PROBLEM DETAILS
The entries that follow should be written out exactly.

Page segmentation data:
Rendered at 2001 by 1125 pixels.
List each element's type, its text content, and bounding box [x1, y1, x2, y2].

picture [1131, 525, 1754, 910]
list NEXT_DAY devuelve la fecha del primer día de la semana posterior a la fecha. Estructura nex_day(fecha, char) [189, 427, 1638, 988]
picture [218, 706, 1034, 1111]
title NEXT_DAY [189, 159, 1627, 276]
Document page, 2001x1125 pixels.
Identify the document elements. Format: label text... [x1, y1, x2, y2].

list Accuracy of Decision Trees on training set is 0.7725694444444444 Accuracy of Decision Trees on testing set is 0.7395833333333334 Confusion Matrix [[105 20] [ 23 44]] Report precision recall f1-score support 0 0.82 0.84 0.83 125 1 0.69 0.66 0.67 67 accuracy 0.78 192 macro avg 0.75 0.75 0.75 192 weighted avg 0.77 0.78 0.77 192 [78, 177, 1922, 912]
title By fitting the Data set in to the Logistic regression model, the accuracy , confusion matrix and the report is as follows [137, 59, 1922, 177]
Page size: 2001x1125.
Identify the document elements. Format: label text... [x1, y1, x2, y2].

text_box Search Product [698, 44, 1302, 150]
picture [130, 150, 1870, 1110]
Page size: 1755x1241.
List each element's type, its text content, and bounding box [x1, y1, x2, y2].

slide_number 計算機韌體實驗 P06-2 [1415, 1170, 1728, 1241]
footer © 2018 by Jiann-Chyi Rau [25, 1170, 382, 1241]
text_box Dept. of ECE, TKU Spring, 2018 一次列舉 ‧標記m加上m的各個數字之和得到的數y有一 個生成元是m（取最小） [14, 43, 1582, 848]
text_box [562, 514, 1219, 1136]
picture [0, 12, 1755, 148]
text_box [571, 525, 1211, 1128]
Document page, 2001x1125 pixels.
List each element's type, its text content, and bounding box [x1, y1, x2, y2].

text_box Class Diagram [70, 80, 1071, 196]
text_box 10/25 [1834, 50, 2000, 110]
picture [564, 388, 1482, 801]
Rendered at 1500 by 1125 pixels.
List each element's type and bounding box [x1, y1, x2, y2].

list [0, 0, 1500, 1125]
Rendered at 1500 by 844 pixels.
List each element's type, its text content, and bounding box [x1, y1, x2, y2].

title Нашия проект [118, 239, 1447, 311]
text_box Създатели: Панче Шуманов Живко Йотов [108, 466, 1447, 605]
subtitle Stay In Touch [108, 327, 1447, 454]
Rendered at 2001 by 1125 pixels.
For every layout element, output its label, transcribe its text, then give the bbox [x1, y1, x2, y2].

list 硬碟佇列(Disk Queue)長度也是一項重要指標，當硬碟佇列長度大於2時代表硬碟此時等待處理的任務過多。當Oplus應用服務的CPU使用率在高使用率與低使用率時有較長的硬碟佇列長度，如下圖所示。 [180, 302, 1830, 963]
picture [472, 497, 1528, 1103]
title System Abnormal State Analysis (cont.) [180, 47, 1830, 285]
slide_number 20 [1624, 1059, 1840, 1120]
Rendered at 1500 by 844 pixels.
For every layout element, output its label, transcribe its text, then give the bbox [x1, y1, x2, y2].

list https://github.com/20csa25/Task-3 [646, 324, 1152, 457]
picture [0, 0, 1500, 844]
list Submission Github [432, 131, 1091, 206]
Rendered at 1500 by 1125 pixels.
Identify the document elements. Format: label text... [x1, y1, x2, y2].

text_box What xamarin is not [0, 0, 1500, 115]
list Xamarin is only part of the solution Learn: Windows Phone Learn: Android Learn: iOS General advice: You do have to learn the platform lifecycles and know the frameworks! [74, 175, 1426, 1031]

ANSWER TO THE PROBLEM
Rendered at 2001 by 1125 pixels.
List each element's type, its text content, and bounding box [x1, y1, x2, y2].

picture [1131, 525, 1754, 910]
list NEXT_DAY devuelve la fecha del primer día de la semana posterior a la fecha. Estructura nex_day(fecha, char) [189, 427, 1638, 988]
picture [218, 706, 1034, 1111]
title NEXT_DAY [189, 159, 1627, 276]
Document page, 2001x1125 pixels.
Identify the document elements. Format: label text... [x1, y1, x2, y2].

list Accuracy of Decision Trees on training set is 0.7725694444444444 Accuracy of Decision Trees on testing set is 0.7395833333333334 Confusion Matrix [[105 20] [ 23 44]] Report precision recall f1-score support 0 0.82 0.84 0.83 125 1 0.69 0.66 0.67 67 accuracy 0.78 192 macro avg 0.75 0.75 0.75 192 weighted avg 0.77 0.78 0.77 192 [78, 177, 1922, 912]
title By fitting the Data set in to the Logistic regression model, the accuracy , confusion matrix and the report is as follows [137, 59, 1922, 177]
Page size: 2001x1125.
Identify the document elements. Format: label text... [x1, y1, x2, y2].

text_box Search Product [698, 44, 1302, 150]
picture [130, 150, 1870, 1110]
Page size: 1755x1241.
List each element's type, its text content, and bounding box [x1, y1, x2, y2].

slide_number 計算機韌體實驗 P06-2 [1415, 1170, 1728, 1241]
footer © 2018 by Jiann-Chyi Rau [25, 1170, 382, 1241]
text_box Dept. of ECE, TKU Spring, 2018 一次列舉 ‧標記m加上m的各個數字之和得到的數y有一 個生成元是m（取最小） [14, 43, 1582, 848]
text_box [562, 514, 1219, 1136]
picture [0, 12, 1755, 148]
text_box [571, 525, 1211, 1128]
Document page, 2001x1125 pixels.
List each element's type, its text content, and bounding box [x1, y1, x2, y2].

text_box Class Diagram [70, 80, 1071, 196]
text_box 10/25 [1834, 50, 2000, 110]
picture [564, 388, 1482, 801]
Rendered at 1500 by 1125 pixels.
List each element's type and bounding box [x1, y1, x2, y2].

list [0, 0, 1500, 1125]
Rendered at 1500 by 844 pixels.
List each element's type, its text content, and bounding box [x1, y1, x2, y2].

title Нашия проект [118, 239, 1447, 311]
text_box Създатели: Панче Шуманов Живко Йотов [108, 466, 1447, 605]
subtitle Stay In Touch [108, 327, 1447, 454]
Rendered at 2001 by 1125 pixels.
For every layout element, output its label, transcribe its text, then give the bbox [x1, y1, x2, y2].

list 硬碟佇列(Disk Queue)長度也是一項重要指標，當硬碟佇列長度大於2時代表硬碟此時等待處理的任務過多。當Oplus應用服務的CPU使用率在高使用率與低使用率時有較長的硬碟佇列長度，如下圖所示。 [180, 302, 1830, 963]
picture [472, 497, 1528, 1103]
title System Abnormal State Analysis (cont.) [180, 47, 1830, 285]
slide_number 20 [1624, 1059, 1840, 1120]
Rendered at 1500 by 844 pixels.
For every layout element, output its label, transcribe its text, then give the bbox [x1, y1, x2, y2].

list https://github.com/20csa25/Task-3 [646, 324, 1152, 457]
picture [0, 0, 1500, 844]
list Submission Github [432, 131, 1091, 206]
Rendered at 1500 by 1125 pixels.
Identify the document elements. Format: label text... [x1, y1, x2, y2].

text_box What xamarin is not [0, 0, 1500, 115]
list Xamarin is only part of the solution Learn: Windows Phone Learn: Android Learn: iOS General advice: You do have to learn the platform lifecycles and know the frameworks! [74, 175, 1426, 1031]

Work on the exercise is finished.